材料系 News
北野政明准教授、中田伸生准教授が、平成28年度東工大挑戦的研究賞を受賞しました。
北野准教授の研究は、学長特別賞も受賞しました。
挑戦的研究賞は、本学の若手教員の挑戦的研究の奨励を目的として、世界最先端の研究推進、未踏の分野の開拓、萌芽的研究の革新的展開又は解決が困難とされている重要課題の追求等に果敢に挑戦している独創性豊かな新進気鋭の研究者を表彰するとともに、研究費の支援を行うものです。本賞を受賞した研究者からは、数多くの文部科学大臣表彰受賞者が生まれています。
強固な三重結合を有する窒素分子の活性化は困難であり、窒素と水素からアンモニアを合成する工業的プロセス(ハーバー・ボッシュ法)でも高温・高圧の反応条件が必須でありました。温和な条件下でも機能する触媒の開発が数多くなされてきましたが、ハーバー・ボッシュ法を凌駕する触媒は見いだされていませんでした。
我々は、電子を高濃度で有した無機化合物であるエレクトライドという新物質と、ルテニウムナノ粒子を組み合わせることで、温和な条件下でも作動するアンモニア合成触媒となることを見いだしました。本触媒では、エレクトライド内に含まれる電子やヒドリドイオン(H-イオン)の役割によって優れた触媒活性が発現しており、従来の触媒とは全く異なる反応メカニズムであることを明らかにし、温和な条件下でのアンモニア合成を実現する道を開拓することに成功しました。今後は、実用化を視野に入れたアンモニア合成触媒の開発や、エレクトライドを利用した新たな触媒反応にも展開していきたいと考えています。
今回の受賞の成果は、細野秀雄教授、原亨和教授のご指導のもと、多くの学生、博士研究員、技術員の方々と行ってきたものです。これまで支えてくださった全ての方々にこの場を借りて感謝いたします。本研究が、社会に貢献できるものにつながるよう今後も努力していきたいと思います。
鉄は固体状態にありながら、温度に依存して結晶構造が変化する金属であり、高温から低温に冷却する場合には、面心立方-fcc構造から体心立方-bcc構造への結晶構造変化(相変態)が生じます。とくに、冷却速度が大きい場合、マルテンサイト変態と呼ばれる相変態が発現し、これによって鉄の強度は何倍にも飛躍します。これは正に、刀匠が鍛錬した真赤な鉄を勢いよく水の中に浸漬することで強靭な刀剣を得る技法そのものであり、マルテンサイト変態は、鉄鋼材料の力学特性を高める実用的な技術なのです。受賞者は、この鉄鋼材料のマルテンサイト変態が、高温から低温だけではなく、低温から高温への加熱において生じるbcc構造からfcc構造への相変態(逆変態)でも発現することに注目し、世界に先駆けて低合金鋼でマルテンサイト逆変態を発現させることに成功しました。受賞研究では、このマルテンサイト逆変態が発現する工業的条件を探索し、鉄鋼材料の強度や靭性を大幅に改善する新たな技術の確立に臨みます。

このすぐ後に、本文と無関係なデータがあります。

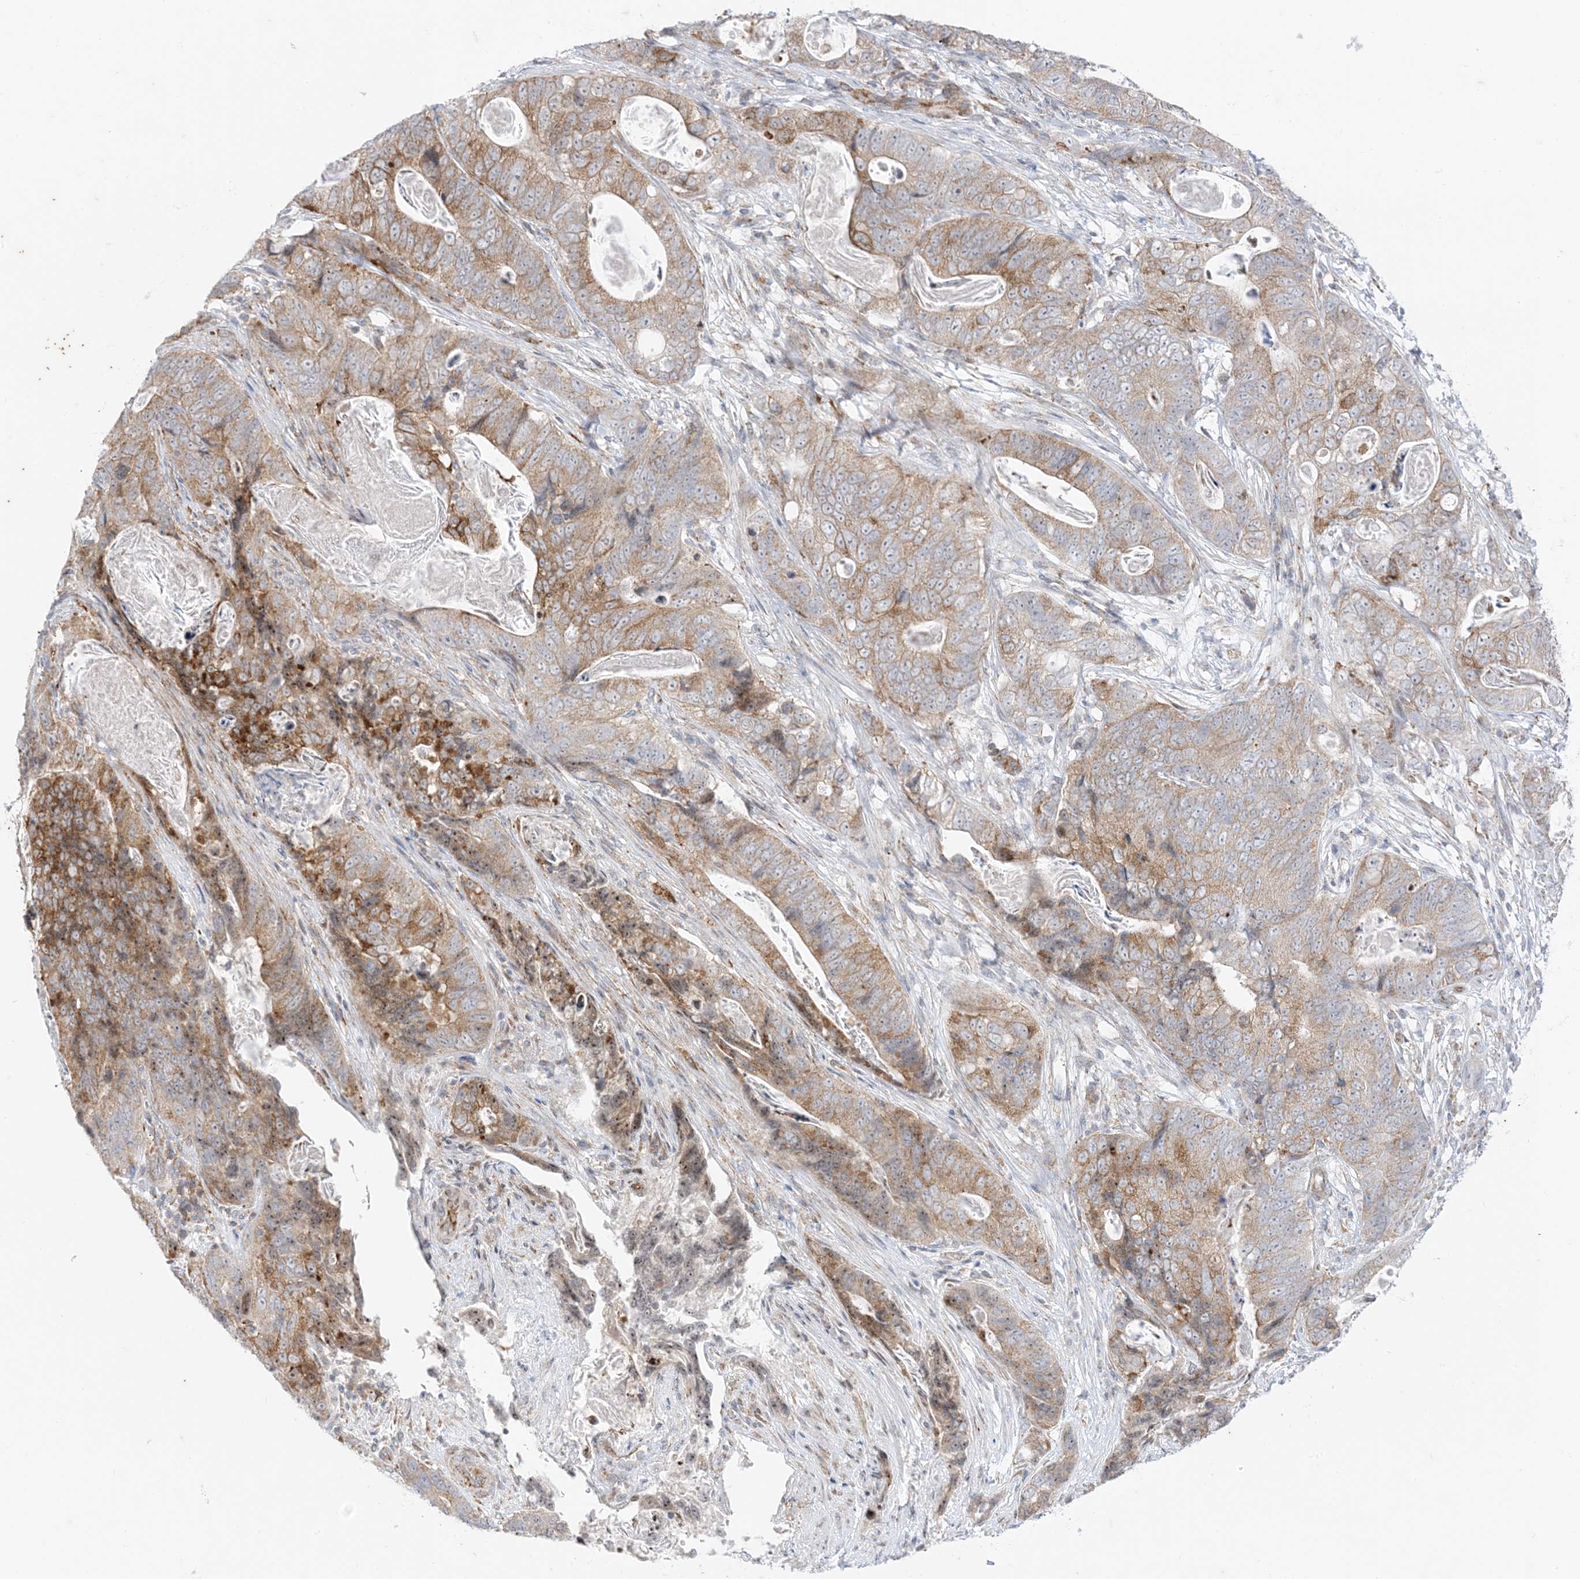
{"staining": {"intensity": "moderate", "quantity": "25%-75%", "location": "cytoplasmic/membranous"}, "tissue": "stomach cancer", "cell_type": "Tumor cells", "image_type": "cancer", "snomed": [{"axis": "morphology", "description": "Normal tissue, NOS"}, {"axis": "morphology", "description": "Adenocarcinoma, NOS"}, {"axis": "topography", "description": "Stomach"}], "caption": "Immunohistochemical staining of human stomach adenocarcinoma demonstrates moderate cytoplasmic/membranous protein expression in approximately 25%-75% of tumor cells.", "gene": "RAC1", "patient": {"sex": "female", "age": 89}}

本研究は、高木節雄先生(九州大学教授)のご指導の下、発案に至り、多くの学生・共同研究者と実施した成果です。関係者の皆様に心から御礼申し上げます。そして、今回の受賞を契機として、東京工業大学において教育・研究活動に邁進し、材料科学の発展に貢献できるように努めてまいります。